# How do you factor 4w^2 -13w -27?

May 23, 2015

$4 {w}^{2} - 13 w - 27$ is of the form $a {w}^{2} + b w + c$, with $a = 4$, $b = - 13$ and $c = - 27$.

This has discriminant given by the formula:

$\Delta = {b}^{2} - 4 a c = {\left(- 13\right)}^{2} - \left(4 \times 4 \times - 27\right)$

$= 169 + 432 = 601$

Though positive, this is not a perfect square.
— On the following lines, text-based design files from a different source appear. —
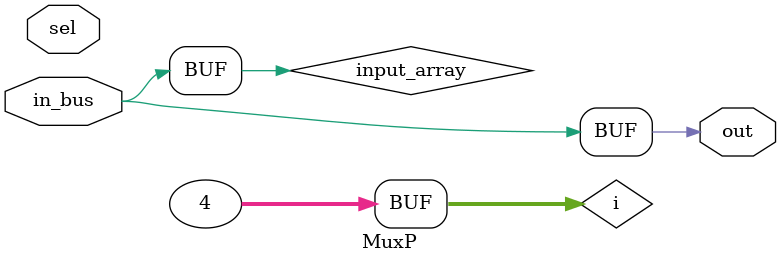
<source format=v>
module MuxP (    input         in_bus, input       sel, output                   out);
parameter  WIDTH    = 8;
parameter  CHANNELS = 4;

integer i;


reg      input_array ;
assign  out = input_array;
always @*
    for(i=0; i<CHANNELS; i=i+1)
        input_array = in_bus;
function integer clogb2;
  input depth;
  integer i,result;
  begin
    for (i = 0; 2 ** i < depth; i = i + 1)
      result = i + 1;
    clogb2 = result;
  end
endfunction
endmodule

</source>
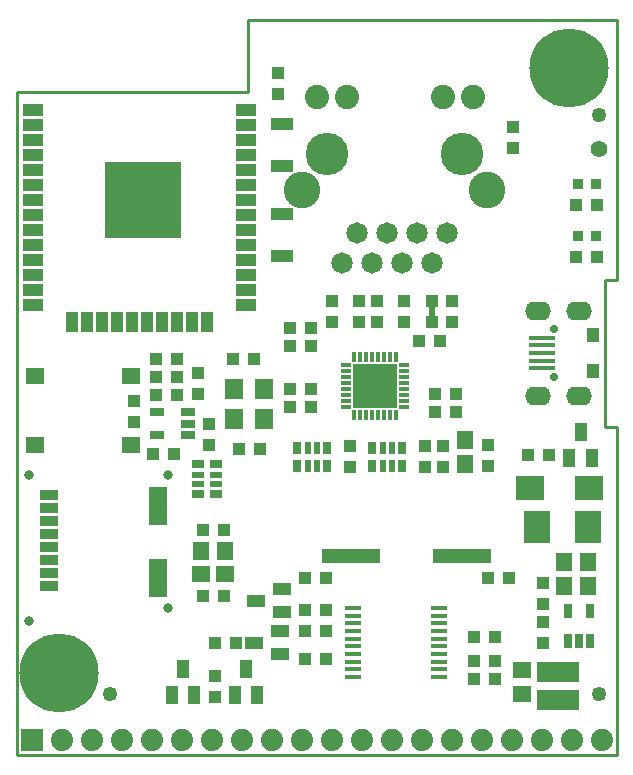
<source format=gbr>
G04 #@! TF.GenerationSoftware,KiCad,Pcbnew,no-vcs-found-097f89d~58~ubuntu14.04.1*
G04 #@! TF.CreationDate,2017-05-03T15:29:04+03:00*
G04 #@! TF.ProjectId,ESP32-GATEWAY_Rev_A,45535033322D474154455741595F5265,B*
G04 #@! TF.FileFunction,Soldermask,Top*
G04 #@! TF.FilePolarity,Negative*
%FSLAX46Y46*%
G04 Gerber Fmt 4.6, Leading zero omitted, Abs format (unit mm)*
G04 Created by KiCad (PCBNEW no-vcs-found-097f89d~58~ubuntu14.04.1) date Wed May  3 15:29:04 2017*
%MOMM*%
%LPD*%
G01*
G04 APERTURE LIST*
%ADD10C,0.100000*%
%ADD11C,0.254000*%
%ADD12R,1.371600X0.426600*%
%ADD13C,1.254000*%
%ADD14C,1.600000*%
%ADD15C,6.700000*%
%ADD16R,3.701600X3.701600*%
%ADD17R,0.800000X0.800000*%
%ADD18R,1.822400X1.822400*%
%ADD19R,0.351600X0.901600*%
%ADD20R,0.901600X0.351600*%
%ADD21R,1.117600X1.117600*%
%ADD22R,0.601600X0.881600*%
%ADD23C,1.700000*%
%ADD24C,2.400000*%
%ADD25R,6.400000X6.400000*%
%ADD26R,1.801600X1.001600*%
%ADD27R,1.001600X1.801600*%
%ADD28R,1.601600X3.201600*%
%ADD29C,0.800000*%
%ADD30R,1.601600X0.901600*%
%ADD31C,3.600000*%
%ADD32C,2.050000*%
%ADD33C,3.100000*%
%ADD34C,1.810000*%
%ADD35R,1.625600X1.371600*%
%ADD36R,1.371600X1.625600*%
%ADD37R,1.600000X1.800000*%
%ADD38R,2.178000X2.686000*%
%ADD39C,1.400000*%
%ADD40R,3.601600X1.701600*%
%ADD41R,0.901600X0.901600*%
%ADD42R,1.117600X0.482600*%
%ADD43R,1.117600X0.736600*%
%ADD44R,0.482600X1.117600*%
%ADD45R,0.736600X1.117600*%
%ADD46R,0.651600X1.301600*%
%ADD47R,1.879600X1.117600*%
%ADD48R,2.400000X2.100000*%
%ADD49R,1.101600X1.501600*%
%ADD50R,4.927600X1.201600*%
%ADD51R,1.501600X1.101600*%
%ADD52R,1.301600X0.651600*%
%ADD53O,2.200000X1.600000*%
%ADD54R,1.100000X1.200000*%
%ADD55C,0.700000*%
%ADD56R,2.250000X0.425000*%
%ADD57C,1.879600*%
%ADD58R,1.879600X1.879600*%
G04 APERTURE END LIST*
D10*
D11*
X120396000Y-101473000D02*
X120396000Y-129286000D01*
X119380000Y-101473000D02*
X120396000Y-101473000D01*
X119380000Y-89027000D02*
X119380000Y-101473000D01*
X120396000Y-89027000D02*
X119380000Y-89027000D01*
X120396000Y-67056000D02*
X120396000Y-89027000D01*
X120396000Y-67056000D02*
X89154000Y-67056000D01*
X69596000Y-129286000D02*
X120396000Y-129286000D01*
X69596000Y-73152000D02*
X69596000Y-129286000D01*
X89154000Y-73152000D02*
X89154000Y-67056000D01*
X69596000Y-73152000D02*
X89154000Y-73152000D01*
D12*
X105346500Y-122686000D03*
X105346500Y-122036000D03*
X105346500Y-121386000D03*
X105346500Y-120736000D03*
X105346500Y-120086000D03*
X105346500Y-119436000D03*
X105346500Y-118786000D03*
X105346500Y-118136000D03*
X105346500Y-117486000D03*
X105346500Y-116836000D03*
X98107500Y-116836000D03*
X98107500Y-117486000D03*
X98107500Y-118136000D03*
X98107500Y-118786000D03*
X98107500Y-119436000D03*
X98107500Y-120086000D03*
X98107500Y-120736000D03*
X98107500Y-121386000D03*
X98107500Y-122036000D03*
X98107500Y-122686000D03*
D13*
X118872000Y-124079000D03*
D14*
X113919000Y-71120000D03*
X118745000Y-71120000D03*
X117983000Y-72771000D03*
X114681000Y-72898000D03*
X117983000Y-69469000D03*
X114681000Y-69469000D03*
X116332000Y-73533000D03*
X116332000Y-68707000D03*
D15*
X116332000Y-71120000D03*
X73152000Y-122301000D03*
D14*
X73152000Y-119888000D03*
X73152000Y-124714000D03*
X71501000Y-120650000D03*
X74803000Y-120650000D03*
X71501000Y-124079000D03*
X74803000Y-123952000D03*
X75565000Y-122301000D03*
X70739000Y-122301000D03*
D16*
X99949000Y-98044000D03*
D17*
X101249000Y-97544000D03*
X101249000Y-98544000D03*
X100449000Y-99344000D03*
X99449000Y-99344000D03*
X98649000Y-98544000D03*
X98649000Y-97544000D03*
X99449000Y-96744000D03*
X100449000Y-96744000D03*
D18*
X99949000Y-98044000D03*
D19*
X98199000Y-95594000D03*
X98699000Y-95594000D03*
X99199000Y-95594000D03*
X99699000Y-95594000D03*
X100199000Y-95594000D03*
X100699000Y-95594000D03*
X101199000Y-95594000D03*
X101699000Y-95594000D03*
D20*
X102399000Y-96294000D03*
X102399000Y-96794000D03*
X102399000Y-97294000D03*
X102399000Y-97794000D03*
X102399000Y-98294000D03*
X102399000Y-98794000D03*
X102399000Y-99294000D03*
X102399000Y-99794000D03*
D19*
X101699000Y-100494000D03*
X101199000Y-100494000D03*
X100699000Y-100494000D03*
X100199000Y-100494000D03*
X99699000Y-100494000D03*
X99199000Y-100494000D03*
X98699000Y-100494000D03*
X98199000Y-100494000D03*
D20*
X97499000Y-99794000D03*
X97499000Y-99294000D03*
X97499000Y-98794000D03*
X97499000Y-98294000D03*
X97499000Y-97794000D03*
X97499000Y-97294000D03*
X97499000Y-96794000D03*
X97499000Y-96294000D03*
D21*
X104775000Y-92583000D03*
X104775000Y-90805000D03*
D22*
X104775000Y-91694000D03*
D23*
X77969600Y-84682800D03*
D24*
X80281000Y-82346000D03*
D25*
X80310000Y-82333000D03*
D26*
X89010000Y-74673000D03*
X89010000Y-75943000D03*
X89010000Y-77213000D03*
X89010000Y-78483000D03*
X89010000Y-79753000D03*
X89010000Y-81023000D03*
X89010000Y-82293000D03*
X89010000Y-83563000D03*
X89010000Y-84833000D03*
X89010000Y-86103000D03*
X89010000Y-87373000D03*
X89010000Y-88643000D03*
X89010000Y-89913000D03*
X89010000Y-91183000D03*
D27*
X85740000Y-92633000D03*
X84470000Y-92633000D03*
X83200000Y-92633000D03*
X81930000Y-92633000D03*
X80660000Y-92633000D03*
X79390000Y-92633000D03*
X78120000Y-92633000D03*
X76850000Y-92633000D03*
X75580000Y-92633000D03*
X74310000Y-92633000D03*
D26*
X71010000Y-91143000D03*
X71010000Y-89873000D03*
X71010000Y-88603000D03*
X71010000Y-87333000D03*
X71010000Y-86063000D03*
X71010000Y-84793000D03*
X71010000Y-83523000D03*
X71010000Y-82253000D03*
X71010000Y-80983000D03*
X71010000Y-79713000D03*
X71010000Y-78443000D03*
X71010000Y-77173000D03*
X71010000Y-75903000D03*
X71010000Y-74633000D03*
D23*
X82643200Y-84682800D03*
X77969600Y-79983800D03*
X82643200Y-79983800D03*
X80281000Y-79983800D03*
X80281000Y-84682800D03*
X77969600Y-82219000D03*
X82643200Y-82219000D03*
D28*
X81577000Y-114275000D03*
X81577000Y-108215000D03*
D29*
X70607000Y-105585000D03*
X82407000Y-105585000D03*
X82407000Y-116855000D03*
X70607000Y-117945000D03*
D30*
X72327000Y-107275000D03*
X72327000Y-108375000D03*
X72327000Y-109475000D03*
X72327000Y-110575000D03*
X72327000Y-111675000D03*
X72327000Y-112775000D03*
X72327000Y-113875000D03*
X72327000Y-114975000D03*
D31*
X95885000Y-78359000D03*
X107315000Y-78359000D03*
D32*
X105670000Y-73610500D03*
X94990000Y-73610500D03*
D33*
X93800000Y-81409000D03*
X109400000Y-81409000D03*
D32*
X108210000Y-73610500D03*
X97530000Y-73610500D03*
D34*
X97165000Y-87599000D03*
X98435000Y-85059000D03*
X99705000Y-87599000D03*
X100975000Y-85059000D03*
X102245000Y-87599000D03*
X103515000Y-85059000D03*
X104785000Y-87599000D03*
X106055000Y-85059000D03*
D35*
X112395000Y-122047000D03*
X112395000Y-124079000D03*
D21*
X105664000Y-104902000D03*
X105664000Y-103124000D03*
X104140000Y-104902000D03*
X104140000Y-103124000D03*
D36*
X85217000Y-112014000D03*
X87249000Y-112014000D03*
D21*
X106426000Y-92583000D03*
X106426000Y-90805000D03*
X109474000Y-104775000D03*
X109474000Y-102997000D03*
X97790000Y-104902000D03*
X97790000Y-103124000D03*
X103632000Y-94234000D03*
X105410000Y-94234000D03*
X94488000Y-94615000D03*
X92710000Y-94615000D03*
X94488000Y-99822000D03*
X92710000Y-99822000D03*
X92710000Y-98298000D03*
X94488000Y-98298000D03*
X105029000Y-98679000D03*
X106807000Y-98679000D03*
D37*
X90551000Y-100838000D03*
X90551000Y-98298000D03*
X88011000Y-98298000D03*
X88011000Y-100838000D03*
D38*
X113647000Y-109982000D03*
X118001000Y-109982000D03*
D39*
X118872000Y-77978000D03*
D40*
X115443000Y-124644000D03*
X115443000Y-122244000D03*
D36*
X107569000Y-104648000D03*
X107569000Y-102616000D03*
D35*
X85217000Y-113919000D03*
X87249000Y-113919000D03*
D41*
X117094000Y-85344000D03*
X118618000Y-85344000D03*
D21*
X83185000Y-95758000D03*
X81407000Y-95758000D03*
X82931000Y-103759000D03*
X81153000Y-103759000D03*
X85852000Y-102997000D03*
X85852000Y-101219000D03*
X91694000Y-71501000D03*
X91694000Y-73279000D03*
X111633000Y-77851000D03*
X111633000Y-76073000D03*
X98552000Y-90805000D03*
X98552000Y-92583000D03*
X85344000Y-115824000D03*
X87122000Y-115824000D03*
X96266000Y-92583000D03*
X96266000Y-90805000D03*
X102362000Y-90805000D03*
X102362000Y-92583000D03*
X100076000Y-92583000D03*
X100076000Y-90805000D03*
X90170000Y-103378000D03*
X88392000Y-103378000D03*
X110109000Y-122809000D03*
X108331000Y-122809000D03*
X87884000Y-95758000D03*
X89662000Y-95758000D03*
X106807000Y-100203000D03*
X105029000Y-100203000D03*
X94488000Y-93091000D03*
X92710000Y-93091000D03*
X110109000Y-121285000D03*
X108331000Y-121285000D03*
X95758000Y-116967000D03*
X93980000Y-116967000D03*
D42*
X84963000Y-106299000D03*
X84963000Y-105537000D03*
X86487000Y-106299000D03*
X86487000Y-105537000D03*
D43*
X84963000Y-107188000D03*
X86487000Y-107188000D03*
X84963000Y-104648000D03*
X86487000Y-104648000D03*
D44*
X94996000Y-104775000D03*
X94234000Y-104775000D03*
X94996000Y-103251000D03*
X94234000Y-103251000D03*
D45*
X95885000Y-104775000D03*
X95885000Y-103251000D03*
X93345000Y-104775000D03*
X93345000Y-103251000D03*
X102235000Y-104775000D03*
X102235000Y-103251000D03*
X99695000Y-104775000D03*
X99695000Y-103251000D03*
D44*
X101346000Y-104775000D03*
X100584000Y-104775000D03*
X101346000Y-103251000D03*
X100584000Y-103251000D03*
D46*
X118171000Y-117064000D03*
X116271000Y-117064000D03*
X118171000Y-119664000D03*
X117221000Y-119664000D03*
X116271000Y-119664000D03*
D21*
X85344000Y-110236000D03*
X87122000Y-110236000D03*
D35*
X71120000Y-97155000D03*
X79248000Y-97155000D03*
X71120000Y-102997000D03*
X79248000Y-102997000D03*
D47*
X92075000Y-86995000D03*
X92075000Y-83439000D03*
X92075000Y-79375000D03*
X92075000Y-75819000D03*
D13*
X77470000Y-124079000D03*
X118872000Y-75057000D03*
D21*
X93980000Y-114300000D03*
X95758000Y-114300000D03*
X109474000Y-114300000D03*
X111252000Y-114300000D03*
X93980000Y-121158000D03*
X95758000Y-121158000D03*
X108331000Y-119253000D03*
X110109000Y-119253000D03*
X79502000Y-101092000D03*
X79502000Y-99314000D03*
D48*
X113070000Y-106680000D03*
X118070000Y-106680000D03*
D49*
X117345460Y-101894640D03*
X118300500Y-104104440D03*
X116398040Y-104104440D03*
D50*
X97917000Y-112395000D03*
X107315000Y-112395000D03*
D51*
X89829640Y-116207540D03*
X92039440Y-115252500D03*
X92039440Y-117154960D03*
X89702640Y-119763540D03*
X91912440Y-118808500D03*
X91912440Y-120710960D03*
D21*
X114681000Y-103886000D03*
X112903000Y-103886000D03*
X93980000Y-118745000D03*
X95758000Y-118745000D03*
X83185000Y-97282000D03*
X81407000Y-97282000D03*
X81407000Y-98806000D03*
X83185000Y-98806000D03*
X84963000Y-98679000D03*
X84963000Y-96901000D03*
X116967000Y-87122000D03*
X118745000Y-87122000D03*
X114173000Y-119761000D03*
X114173000Y-117983000D03*
X114173000Y-114681000D03*
X114173000Y-116459000D03*
D36*
X117983000Y-112903000D03*
X115951000Y-112903000D03*
X115951000Y-114935000D03*
X117983000Y-114935000D03*
D21*
X86360000Y-119761000D03*
X88138000Y-119761000D03*
D52*
X81504000Y-100269000D03*
X81504000Y-102169000D03*
X84104000Y-100269000D03*
X84104000Y-101219000D03*
X84104000Y-102169000D03*
D49*
X88077000Y-124163000D03*
X89977000Y-124163000D03*
X89027000Y-121963000D03*
X82743000Y-124163000D03*
X84643000Y-124163000D03*
X83693000Y-121963000D03*
D21*
X86360000Y-122555000D03*
X86360000Y-124333000D03*
D53*
X117217000Y-91650000D03*
X113747000Y-91650000D03*
X113747000Y-98850000D03*
X117217000Y-98850000D03*
D54*
X118367000Y-93750000D03*
X118367000Y-96750000D03*
D55*
X115067000Y-93250000D03*
X115067000Y-97250000D03*
D56*
X114067000Y-93950000D03*
X114067000Y-94600000D03*
X114067000Y-95250000D03*
X114067000Y-95900000D03*
X114067000Y-96550000D03*
D57*
X111506000Y-128016000D03*
X114046000Y-128016000D03*
X119126000Y-128016000D03*
X116586000Y-128016000D03*
X106426000Y-128016000D03*
X108966000Y-128016000D03*
X103886000Y-128016000D03*
X101346000Y-128016000D03*
X96266000Y-128016000D03*
X98806000Y-128016000D03*
X93726000Y-128016000D03*
X91186000Y-128016000D03*
X86106000Y-128016000D03*
X88646000Y-128016000D03*
X83566000Y-128016000D03*
X81026000Y-128016000D03*
D58*
X70866000Y-128016000D03*
D57*
X73406000Y-128016000D03*
X75946000Y-128016000D03*
X78486000Y-128016000D03*
D41*
X117094000Y-80899000D03*
X118618000Y-80899000D03*
D21*
X116967000Y-82677000D03*
X118745000Y-82677000D03*
M02*

</source>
So the values of $w$ for which $4 {w}^{2} - 13 w - 27 = 0$ are real, but irrational. These roots are:

$w = \frac{- b \pm \sqrt{\Delta}}{2 a} = \frac{13 \pm \sqrt{601}}{8}$

Hence:

$4 {w}^{2} - 13 w - 27$

=4(w-(13+sqrt(601))/8))(w-(13-sqrt(601))/8))

=(2w-(13+sqrt(601))/4)(2w-(13-sqrt(601))/4))

If the original problem were to factor $4 {w}^{2} - 12 w - 27$ the result would have been the much simpler:

$4 {w}^{2} - 12 w - 27 = \left(2 w - 9\right) \left(2 w + 3\right)$

which you could spot using the rational root theorem and a little trial and error.